** INPUT follows **

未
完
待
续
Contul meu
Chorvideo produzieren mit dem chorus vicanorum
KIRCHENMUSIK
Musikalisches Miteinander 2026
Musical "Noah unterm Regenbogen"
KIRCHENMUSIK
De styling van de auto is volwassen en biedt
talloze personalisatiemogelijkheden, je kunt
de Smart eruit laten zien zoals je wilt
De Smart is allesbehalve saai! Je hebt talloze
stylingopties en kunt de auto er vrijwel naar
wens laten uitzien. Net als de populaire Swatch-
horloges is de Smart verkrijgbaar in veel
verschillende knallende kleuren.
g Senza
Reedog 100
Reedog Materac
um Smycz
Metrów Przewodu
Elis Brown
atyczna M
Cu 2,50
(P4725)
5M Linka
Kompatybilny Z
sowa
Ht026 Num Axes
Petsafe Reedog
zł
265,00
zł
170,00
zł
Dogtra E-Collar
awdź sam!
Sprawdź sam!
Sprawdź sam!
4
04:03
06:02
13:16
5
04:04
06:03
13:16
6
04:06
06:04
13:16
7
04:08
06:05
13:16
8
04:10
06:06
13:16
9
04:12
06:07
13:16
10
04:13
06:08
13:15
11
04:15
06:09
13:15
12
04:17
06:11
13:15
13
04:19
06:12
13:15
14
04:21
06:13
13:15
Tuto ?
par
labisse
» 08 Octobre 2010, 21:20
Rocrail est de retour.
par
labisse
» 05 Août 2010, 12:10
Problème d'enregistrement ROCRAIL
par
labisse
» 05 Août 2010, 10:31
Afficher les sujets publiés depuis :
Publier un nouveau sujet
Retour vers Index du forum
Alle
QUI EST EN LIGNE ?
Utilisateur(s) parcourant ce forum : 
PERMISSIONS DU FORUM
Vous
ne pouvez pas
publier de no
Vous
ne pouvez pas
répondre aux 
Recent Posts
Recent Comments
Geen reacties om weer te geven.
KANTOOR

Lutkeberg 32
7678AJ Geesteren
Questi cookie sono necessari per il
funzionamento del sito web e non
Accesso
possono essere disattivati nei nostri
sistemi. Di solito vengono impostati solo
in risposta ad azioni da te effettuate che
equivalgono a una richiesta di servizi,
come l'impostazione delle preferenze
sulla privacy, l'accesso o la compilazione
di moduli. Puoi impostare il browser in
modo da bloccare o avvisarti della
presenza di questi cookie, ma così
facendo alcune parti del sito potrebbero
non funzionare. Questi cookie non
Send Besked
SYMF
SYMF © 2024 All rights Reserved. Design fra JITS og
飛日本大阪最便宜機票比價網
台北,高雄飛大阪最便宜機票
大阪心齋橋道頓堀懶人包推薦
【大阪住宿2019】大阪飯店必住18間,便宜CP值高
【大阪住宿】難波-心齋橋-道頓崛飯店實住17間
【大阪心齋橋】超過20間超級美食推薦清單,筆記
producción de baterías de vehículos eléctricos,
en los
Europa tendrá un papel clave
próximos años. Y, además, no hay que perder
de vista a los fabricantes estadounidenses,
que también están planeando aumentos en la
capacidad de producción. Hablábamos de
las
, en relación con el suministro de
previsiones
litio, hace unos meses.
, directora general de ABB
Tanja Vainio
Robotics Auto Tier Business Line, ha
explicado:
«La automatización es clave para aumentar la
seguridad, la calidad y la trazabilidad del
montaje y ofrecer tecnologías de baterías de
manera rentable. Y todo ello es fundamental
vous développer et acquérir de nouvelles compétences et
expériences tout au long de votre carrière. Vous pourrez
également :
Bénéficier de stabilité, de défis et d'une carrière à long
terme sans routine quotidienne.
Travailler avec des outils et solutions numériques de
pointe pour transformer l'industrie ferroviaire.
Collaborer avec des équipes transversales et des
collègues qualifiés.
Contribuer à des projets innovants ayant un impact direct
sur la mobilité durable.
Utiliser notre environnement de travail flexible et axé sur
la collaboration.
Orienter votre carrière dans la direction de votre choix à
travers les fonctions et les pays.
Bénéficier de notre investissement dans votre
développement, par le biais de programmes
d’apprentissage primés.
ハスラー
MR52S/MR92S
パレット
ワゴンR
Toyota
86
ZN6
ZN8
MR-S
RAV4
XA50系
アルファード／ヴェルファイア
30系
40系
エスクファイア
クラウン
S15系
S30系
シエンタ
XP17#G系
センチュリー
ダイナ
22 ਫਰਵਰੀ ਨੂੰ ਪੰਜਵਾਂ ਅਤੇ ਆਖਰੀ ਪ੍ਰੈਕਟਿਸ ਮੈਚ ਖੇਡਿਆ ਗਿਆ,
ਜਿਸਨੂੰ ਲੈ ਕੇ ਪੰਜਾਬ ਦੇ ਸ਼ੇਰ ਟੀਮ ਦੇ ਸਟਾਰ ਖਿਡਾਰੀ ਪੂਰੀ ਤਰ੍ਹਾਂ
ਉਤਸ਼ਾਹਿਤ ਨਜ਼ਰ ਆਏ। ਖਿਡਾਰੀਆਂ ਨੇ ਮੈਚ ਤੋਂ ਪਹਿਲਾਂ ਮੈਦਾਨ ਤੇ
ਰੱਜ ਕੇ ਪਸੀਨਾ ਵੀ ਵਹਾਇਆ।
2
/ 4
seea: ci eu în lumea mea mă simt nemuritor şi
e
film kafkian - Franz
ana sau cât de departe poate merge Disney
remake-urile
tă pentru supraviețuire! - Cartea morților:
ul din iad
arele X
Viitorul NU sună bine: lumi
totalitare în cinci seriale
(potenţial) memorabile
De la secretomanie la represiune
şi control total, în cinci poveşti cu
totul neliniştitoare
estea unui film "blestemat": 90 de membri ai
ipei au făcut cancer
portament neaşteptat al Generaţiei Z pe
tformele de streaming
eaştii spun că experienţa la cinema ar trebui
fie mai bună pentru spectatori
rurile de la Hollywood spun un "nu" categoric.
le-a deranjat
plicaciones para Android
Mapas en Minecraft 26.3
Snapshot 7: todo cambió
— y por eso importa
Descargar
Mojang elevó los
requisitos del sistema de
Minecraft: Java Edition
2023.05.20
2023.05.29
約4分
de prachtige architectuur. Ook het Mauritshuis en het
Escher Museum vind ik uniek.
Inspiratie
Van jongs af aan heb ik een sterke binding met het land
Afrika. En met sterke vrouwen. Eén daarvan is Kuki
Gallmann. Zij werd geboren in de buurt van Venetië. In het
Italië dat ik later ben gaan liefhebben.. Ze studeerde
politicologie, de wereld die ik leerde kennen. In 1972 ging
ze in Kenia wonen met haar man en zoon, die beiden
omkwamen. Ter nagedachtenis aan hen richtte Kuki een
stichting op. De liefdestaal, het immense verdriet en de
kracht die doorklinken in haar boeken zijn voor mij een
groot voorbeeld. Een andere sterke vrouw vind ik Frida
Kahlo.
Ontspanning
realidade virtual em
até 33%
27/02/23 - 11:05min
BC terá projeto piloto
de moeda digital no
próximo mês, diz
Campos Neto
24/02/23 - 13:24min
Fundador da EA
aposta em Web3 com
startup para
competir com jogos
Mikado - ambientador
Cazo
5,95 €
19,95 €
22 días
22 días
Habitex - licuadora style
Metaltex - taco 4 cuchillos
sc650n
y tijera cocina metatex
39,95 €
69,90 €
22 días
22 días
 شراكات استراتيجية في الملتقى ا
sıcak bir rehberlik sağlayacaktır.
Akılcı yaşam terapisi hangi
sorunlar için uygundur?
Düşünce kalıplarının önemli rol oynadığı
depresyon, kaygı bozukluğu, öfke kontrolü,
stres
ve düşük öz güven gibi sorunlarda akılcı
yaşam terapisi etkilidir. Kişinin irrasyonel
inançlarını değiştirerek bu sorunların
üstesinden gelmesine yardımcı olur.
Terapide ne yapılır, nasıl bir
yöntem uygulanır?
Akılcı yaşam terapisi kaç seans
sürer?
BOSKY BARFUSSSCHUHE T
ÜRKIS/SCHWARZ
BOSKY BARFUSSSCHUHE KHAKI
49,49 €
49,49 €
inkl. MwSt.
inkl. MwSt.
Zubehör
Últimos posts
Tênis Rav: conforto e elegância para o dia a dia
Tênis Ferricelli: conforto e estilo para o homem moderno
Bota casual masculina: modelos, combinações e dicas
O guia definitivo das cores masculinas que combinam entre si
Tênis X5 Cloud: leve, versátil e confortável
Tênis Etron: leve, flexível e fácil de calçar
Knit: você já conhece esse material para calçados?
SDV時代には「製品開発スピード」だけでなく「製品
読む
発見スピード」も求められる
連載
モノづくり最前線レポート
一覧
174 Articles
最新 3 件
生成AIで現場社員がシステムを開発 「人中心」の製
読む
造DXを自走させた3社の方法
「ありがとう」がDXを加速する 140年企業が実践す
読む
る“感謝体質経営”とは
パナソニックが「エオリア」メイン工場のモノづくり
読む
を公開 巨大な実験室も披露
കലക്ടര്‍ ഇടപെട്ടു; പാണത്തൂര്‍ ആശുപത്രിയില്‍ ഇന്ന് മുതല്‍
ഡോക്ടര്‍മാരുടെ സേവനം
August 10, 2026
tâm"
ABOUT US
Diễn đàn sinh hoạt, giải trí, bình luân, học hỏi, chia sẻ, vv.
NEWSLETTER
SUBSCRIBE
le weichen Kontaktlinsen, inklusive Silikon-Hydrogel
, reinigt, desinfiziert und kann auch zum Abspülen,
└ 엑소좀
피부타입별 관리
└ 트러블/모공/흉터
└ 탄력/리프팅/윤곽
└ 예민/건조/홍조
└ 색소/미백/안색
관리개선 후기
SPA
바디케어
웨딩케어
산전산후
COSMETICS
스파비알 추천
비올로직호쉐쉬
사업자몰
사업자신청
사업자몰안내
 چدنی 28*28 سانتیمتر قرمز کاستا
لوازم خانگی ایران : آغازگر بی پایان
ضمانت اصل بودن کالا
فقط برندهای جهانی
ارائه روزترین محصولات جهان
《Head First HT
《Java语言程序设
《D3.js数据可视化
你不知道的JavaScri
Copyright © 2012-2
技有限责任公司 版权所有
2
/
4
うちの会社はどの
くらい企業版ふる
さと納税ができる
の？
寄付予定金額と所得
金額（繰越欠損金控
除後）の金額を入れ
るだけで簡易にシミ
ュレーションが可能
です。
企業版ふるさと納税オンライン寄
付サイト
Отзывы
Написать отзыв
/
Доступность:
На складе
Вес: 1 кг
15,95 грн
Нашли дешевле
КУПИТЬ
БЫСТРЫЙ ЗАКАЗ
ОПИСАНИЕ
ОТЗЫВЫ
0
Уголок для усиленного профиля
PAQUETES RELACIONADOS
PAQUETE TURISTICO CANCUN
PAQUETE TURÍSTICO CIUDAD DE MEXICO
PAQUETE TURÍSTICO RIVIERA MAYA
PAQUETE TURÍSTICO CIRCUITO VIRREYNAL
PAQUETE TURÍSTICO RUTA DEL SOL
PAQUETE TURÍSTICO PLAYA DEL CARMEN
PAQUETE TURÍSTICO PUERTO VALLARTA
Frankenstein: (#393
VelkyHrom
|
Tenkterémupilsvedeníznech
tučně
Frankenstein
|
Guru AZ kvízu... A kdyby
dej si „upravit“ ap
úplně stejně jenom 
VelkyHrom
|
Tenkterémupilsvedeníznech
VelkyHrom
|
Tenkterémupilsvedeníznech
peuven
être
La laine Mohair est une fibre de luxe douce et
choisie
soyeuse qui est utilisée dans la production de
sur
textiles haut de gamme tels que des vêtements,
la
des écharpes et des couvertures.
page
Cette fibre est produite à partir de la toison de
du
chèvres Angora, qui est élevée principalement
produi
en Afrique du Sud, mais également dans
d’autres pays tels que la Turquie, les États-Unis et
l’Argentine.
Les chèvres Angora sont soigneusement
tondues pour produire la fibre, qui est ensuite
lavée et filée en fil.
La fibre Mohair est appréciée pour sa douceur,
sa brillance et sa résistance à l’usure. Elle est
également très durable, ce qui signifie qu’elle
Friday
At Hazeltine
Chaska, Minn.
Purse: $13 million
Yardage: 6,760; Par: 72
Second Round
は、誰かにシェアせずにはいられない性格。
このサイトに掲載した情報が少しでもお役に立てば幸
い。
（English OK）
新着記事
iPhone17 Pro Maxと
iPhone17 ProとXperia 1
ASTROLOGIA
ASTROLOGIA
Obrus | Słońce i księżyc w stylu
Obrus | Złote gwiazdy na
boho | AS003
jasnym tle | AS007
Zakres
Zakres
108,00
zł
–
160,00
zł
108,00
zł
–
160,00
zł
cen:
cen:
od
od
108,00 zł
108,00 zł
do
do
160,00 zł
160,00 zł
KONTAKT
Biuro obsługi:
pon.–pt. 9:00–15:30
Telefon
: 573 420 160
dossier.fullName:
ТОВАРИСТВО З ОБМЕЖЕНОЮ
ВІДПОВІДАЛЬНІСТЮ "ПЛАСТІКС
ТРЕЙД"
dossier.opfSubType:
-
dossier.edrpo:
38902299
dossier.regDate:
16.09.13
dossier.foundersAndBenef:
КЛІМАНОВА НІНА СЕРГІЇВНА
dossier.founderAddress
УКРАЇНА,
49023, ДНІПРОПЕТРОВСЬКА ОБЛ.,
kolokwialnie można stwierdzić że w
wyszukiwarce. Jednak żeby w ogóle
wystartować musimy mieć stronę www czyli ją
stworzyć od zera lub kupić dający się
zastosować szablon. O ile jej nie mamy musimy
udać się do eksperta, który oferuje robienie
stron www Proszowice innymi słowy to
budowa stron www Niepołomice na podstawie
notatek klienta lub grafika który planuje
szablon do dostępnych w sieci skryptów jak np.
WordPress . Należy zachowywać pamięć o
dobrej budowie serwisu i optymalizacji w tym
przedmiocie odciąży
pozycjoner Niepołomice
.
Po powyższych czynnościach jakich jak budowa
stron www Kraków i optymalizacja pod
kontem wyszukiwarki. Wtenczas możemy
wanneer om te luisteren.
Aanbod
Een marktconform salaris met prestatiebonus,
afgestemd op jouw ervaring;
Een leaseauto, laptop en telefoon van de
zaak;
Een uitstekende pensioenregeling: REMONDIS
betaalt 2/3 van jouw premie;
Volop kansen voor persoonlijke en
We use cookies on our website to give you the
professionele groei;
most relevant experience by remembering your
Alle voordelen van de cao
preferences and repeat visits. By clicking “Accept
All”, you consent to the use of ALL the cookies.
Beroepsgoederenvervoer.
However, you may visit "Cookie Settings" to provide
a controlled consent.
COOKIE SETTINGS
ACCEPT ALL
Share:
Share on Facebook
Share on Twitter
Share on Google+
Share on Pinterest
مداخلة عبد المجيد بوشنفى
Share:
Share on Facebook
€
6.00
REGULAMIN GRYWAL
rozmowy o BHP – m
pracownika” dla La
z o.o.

** End of INPUT **

Your answer should be exactly the lines of the data above, from the first through the line containing "horloges is de Smart verkrijgbaar in veel".

未
完
待
续
Contul meu
Chorvideo produzieren mit dem chorus vicanorum
KIRCHENMUSIK
Musikalisches Miteinander 2026
Musical "Noah unterm Regenbogen"
KIRCHENMUSIK
De styling van de auto is volwassen en biedt
talloze personalisatiemogelijkheden, je kunt
de Smart eruit laten zien zoals je wilt
De Smart is allesbehalve saai! Je hebt talloze
stylingopties en kunt de auto er vrijwel naar
wens laten uitzien. Net als de populaire Swatch-
horloges is de Smart verkrijgbaar in veel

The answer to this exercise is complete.